== Stored data

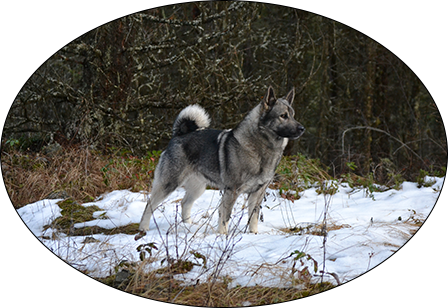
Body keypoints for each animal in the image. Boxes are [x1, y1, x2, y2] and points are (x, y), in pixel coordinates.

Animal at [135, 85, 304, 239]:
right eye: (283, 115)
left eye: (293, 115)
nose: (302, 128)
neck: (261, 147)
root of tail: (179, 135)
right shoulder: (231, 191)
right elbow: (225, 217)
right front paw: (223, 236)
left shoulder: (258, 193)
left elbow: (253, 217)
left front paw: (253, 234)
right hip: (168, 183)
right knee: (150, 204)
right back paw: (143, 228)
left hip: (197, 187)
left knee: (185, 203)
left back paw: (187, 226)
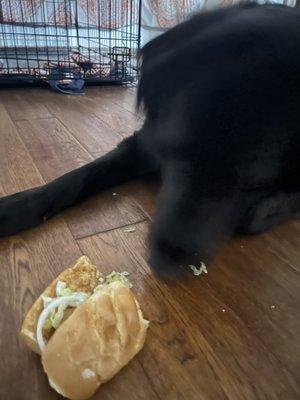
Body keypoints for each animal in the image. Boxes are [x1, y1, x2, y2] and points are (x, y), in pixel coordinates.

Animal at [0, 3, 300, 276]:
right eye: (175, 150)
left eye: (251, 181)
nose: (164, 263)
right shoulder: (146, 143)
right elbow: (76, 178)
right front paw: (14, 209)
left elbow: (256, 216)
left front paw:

====

**Directions for this task**
In your copy of the data above, leave out the pictures and repeat everything else exactly.

**Result of this exercise**
Body keypoints for each animal in the image. Boxes are [x1, y1, x2, y2] and points are (x, y), in pixel coordinates.

Animal at [135, 85, 304, 239]:
right eye: (283, 115)
left eye: (293, 115)
nose: (302, 128)
neck: (261, 147)
root of tail: (179, 135)
right shoulder: (231, 191)
right elbow: (225, 217)
right front paw: (223, 236)
left shoulder: (258, 193)
left elbow: (253, 217)
left front paw: (253, 234)
right hip: (168, 183)
right knee: (150, 204)
right back paw: (143, 228)
left hip: (197, 187)
left knee: (185, 203)
left back paw: (187, 226)
Body keypoints for each animal in the image. Boxes are [x1, y1, x2, y2] and points are (x, y), in pixel coordinates.

Animal at [0, 3, 300, 276]:
right eye: (175, 150)
left eye: (251, 181)
nose: (164, 263)
right shoulder: (146, 143)
right elbow: (76, 178)
right front paw: (14, 209)
left elbow: (256, 216)
left front paw:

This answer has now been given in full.